For Afrid Patel, a Parsi, Dhyan Kutir is among the most valuable places he has come to know. “I know millions of rupees cannot give us a place like this. I can feel vibrations of positive energy as I reach here. I do not want to miss the meditations here that constantly renew me.”
Even the gardens at Dhyan Kutir invite visitors to an inward journey.
Lawrence, who looks at Dhyan Kutir as a place of peace and healing says, “This center provides me with peace, calmness, a place totally different from what the world outside gives. After I began my mediation, my personal life has changed. People who had kept away from me began to greet me. I experience calm in the troubled situations. My attitude toward sickness has changed. The best thing that has happened to me is I see the presence of Jesus.”
Father Panikulam, sitting in his office overlooking the meditation area, explains, “Here we have made a humble attempt to sow the seeds of a spirituality that harmonizes, unifies and helps build earth family consciousness with a belief that human beings are essentially similar at the core. All beings are inherently spiritual and interconnected. We have begun to build a small spiritual traffic island where all true seekers of meaning and purpose of life are welcomed to experience God, self and life meditatively in an atmosphere of silence and contemplation.”
Explaining the various activities carried out from this center, the priest says, “Bi-weekly meditative sessions are being given on every Tuesday and Thursday to people of all religions, in which around 30 people participate. These meditations are designed to get rid of negative energies that accumulate in our bodies because of tensions, to experience mental and physical relaxation and to realize one’s own true self and God.
“The guided meditations are based on traditional, mystical and classical Eastern methods; however it is given in an altogether new, creative and rather easy to experience ways which the participants can follow up step by step. In the concluding phase of the sacred gathering, the group is helped to silently participate in the presence and blessings of inter spiritual sacred synergy of everyone gathered in prayer. ”
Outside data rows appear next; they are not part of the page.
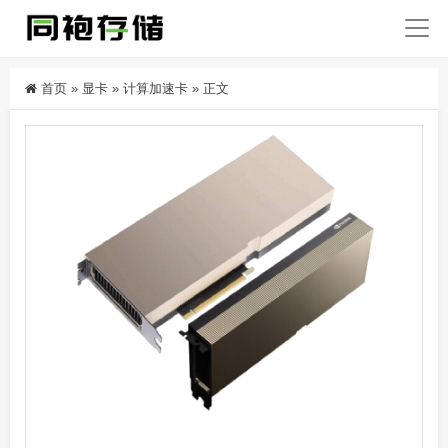
首页
»
显卡
»
计算加速卡
»
正文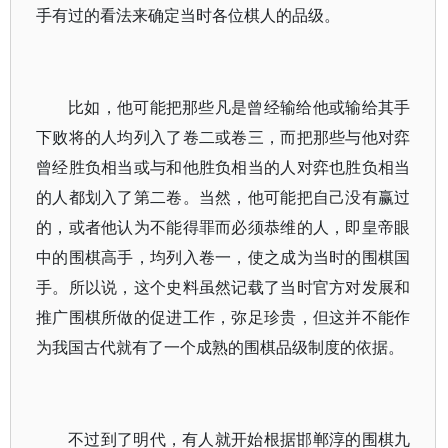
手有过的看法来确定当时各位棋人的品级。
比如，他可能把那些凡是曾经输给他或输给其手
下败将的人均列入了卷二或卷三，而把那些与他对弈
曾经胜负相当或与和他胜负相当的人对弈也胜负相当
的人都划入了第二卷。当然，他可能把自己没有赢过
的，或者他认为不能得罪而必须恭维的人，即皇帝眼
中的围棋高手，均列入卷一，使之成为当时的围棋国
手。所以说，这个史料虽然记载了当时官方对发展和
推广围棋所做的促进工作，弥足珍贵，但这并不能作
为我国古代就有了一个成熟的围棋品级制度的依据。
不过到了明代，有人就开始根据邯郸淳的围棋九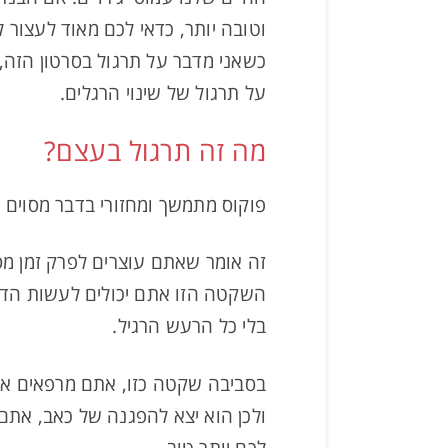
וטובה יותר, כדאי לכם מאוד לעצור ל
כשאני מדבר על תרגול בסרטון הזה, 
על תרגול של שינוי הרגלים.
מה זה תרגול בעצם?
פוקוס מתמשך ומחזורי בדבר מסוים 
זה אומר שאתם עוצרים לפרק זמן מסו
השקטה הזו אתם יכולים לעשות הדמי
בלי כל הרעש הרגיל.
בסביבה שקטה כזו, אתם מרפאים את
ולכן הוא יצא להפגנה של כאב, אתם 
לכם יותר טוב.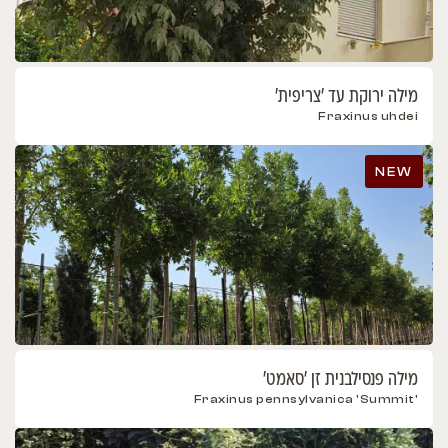
מילה ירוקת עד 'צריפית'
Fraxinus uhdei
NEW
מילה פנסילבנית זן 'סאמט'
'Fraxinus pennsylvanica 'Summit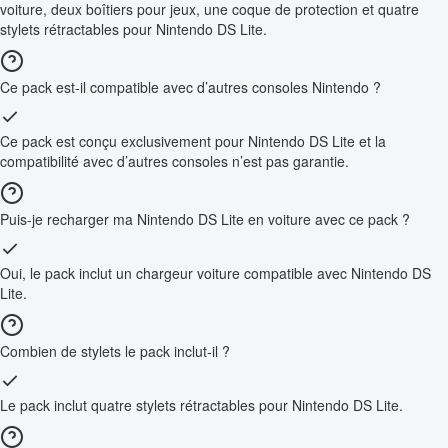
voiture, deux boîtiers pour jeux, une coque de protection et quatre
stylets rétractables pour Nintendo DS Lite.
Ce pack est-il compatible avec d’autres consoles Nintendo ?
Ce pack est conçu exclusivement pour Nintendo DS Lite et la
compatibilité avec d’autres consoles n’est pas garantie.
Puis-je recharger ma Nintendo DS Lite en voiture avec ce pack ?
Oui, le pack inclut un chargeur voiture compatible avec Nintendo DS
Lite.
Combien de stylets le pack inclut-il ?
Le pack inclut quatre stylets rétractables pour Nintendo DS Lite.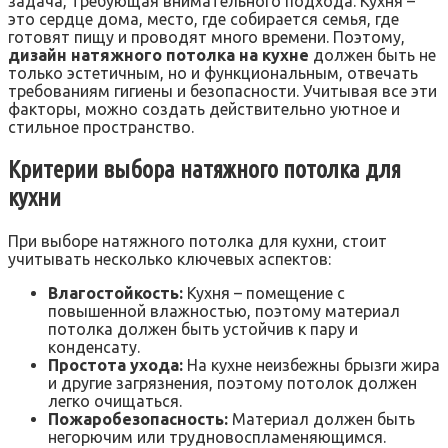
задача, требующая внимательного подхода. Кухня –
это сердце дома, место, где собирается семья, где
готовят пищу и проводят много времени. Поэтому,
дизайн натяжного потолка на кухне
должен быть не
только эстетичным, но и функциональным, отвечать
требованиям гигиены и безопасности. Учитывая все эти
факторы, можно создать действительно уютное и
стильное пространство.
Критерии выбора натяжного потолка для
кухни
При выборе натяжного потолка для кухни, стоит
учитывать несколько ключевых аспектов:
Влагостойкость:
Кухня – помещение с
повышенной влажностью, поэтому материал
потолка должен быть устойчив к пару и
конденсату.
Простота ухода:
На кухне неизбежны брызги жира
и другие загрязнения, поэтому потолок должен
легко очищаться.
Пожаробезопасность:
Материал должен быть
негорючим или трудновоспламеняющимся.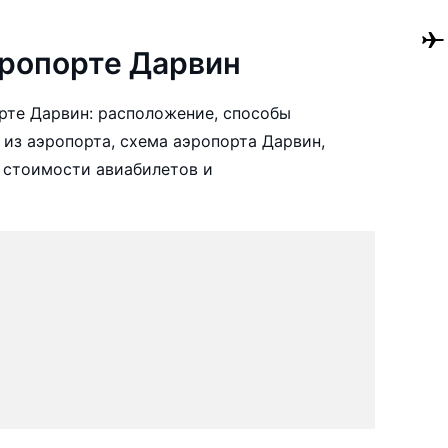
ропорте Дарвин
рте Дарвин: расположение, способы
 из аэропорта, схема аэропорта Дарвин,
 стоимости авиабилетов и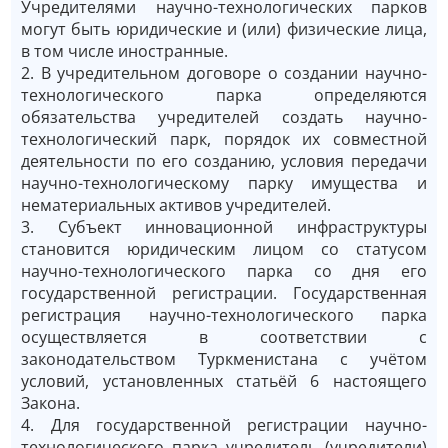
Учредителями научно-технологических парков
могут быть юридические и (или) физические лица,
в том числе иностранные.
2. В учредительном договоре о создании научно-
технологического парка определяются
обязательства учредителей создать научно-
технологический парк, порядок их совместной
деятельности по его созданию, условия передачи
научно-технологическому парку имущества и
нематериальных активов учредителей.
3. Субъект инновационной инфраструктуры
становится юридическим лицом со статусом
научно-технологического парка со дня его
государственной регистрации. Государственная
регистрация научно-технологического парка
осуществляется в соответствии с
законодательством Туркменистана с учётом
условий, установленных статьёй 6 настоящего
Закона.
4. Для государственной регистрации научно-
технологического парка учредитель (учредители)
“Coming here has helped energize myself, says Rakhi, a Hindu.”I am experiencing a beautiful synergy. I find this place is very appropriate for meditations, designed perfectly for deeper experiences of oneself. The aura of the place is so harmonious and nearly perfect like, for spiritual experiences.”
From the beginning of 2014, another spiritual seed was sown as a new group was born here. The name given to that group is HiCoC (Higher Consciousness Circle).The circle presently consists of 33 members most of whom had been or are professionals in one field or the other including line dancing, psychology, engineering, theology, philosophy, medicine, law, journalism, chiropractic and nuclear science.
Father Panikulam explains, We belong to 7 different religions: Hindu, Jain, Parsi, Catholic, Sikh, Moslem, Protestant and two of us are Agnostics. However something common is very visible in the group. Everyone was a seeker, great seekers or small, but seekers all, seekers of truth, of self and of God. While we are different in various ways, a great spiritual and human bonding has taken place among us in the HiCo Family. We want this circle to move on and evolve with an all-inclusive Kingdom of God approach.
The two youngest in the group are 24 year old Bhavik Muni, a Hindu, and Rubina Hundal a Sikh, who while being full time working persons have chosen to go to the poor villages with a focus on empowering women, creatively using very effective ways of passing on simple techniques of meditation. “We aim at multiplying the circles once we ourselves get grounded in higher consciousness,” Hundal told Matters India.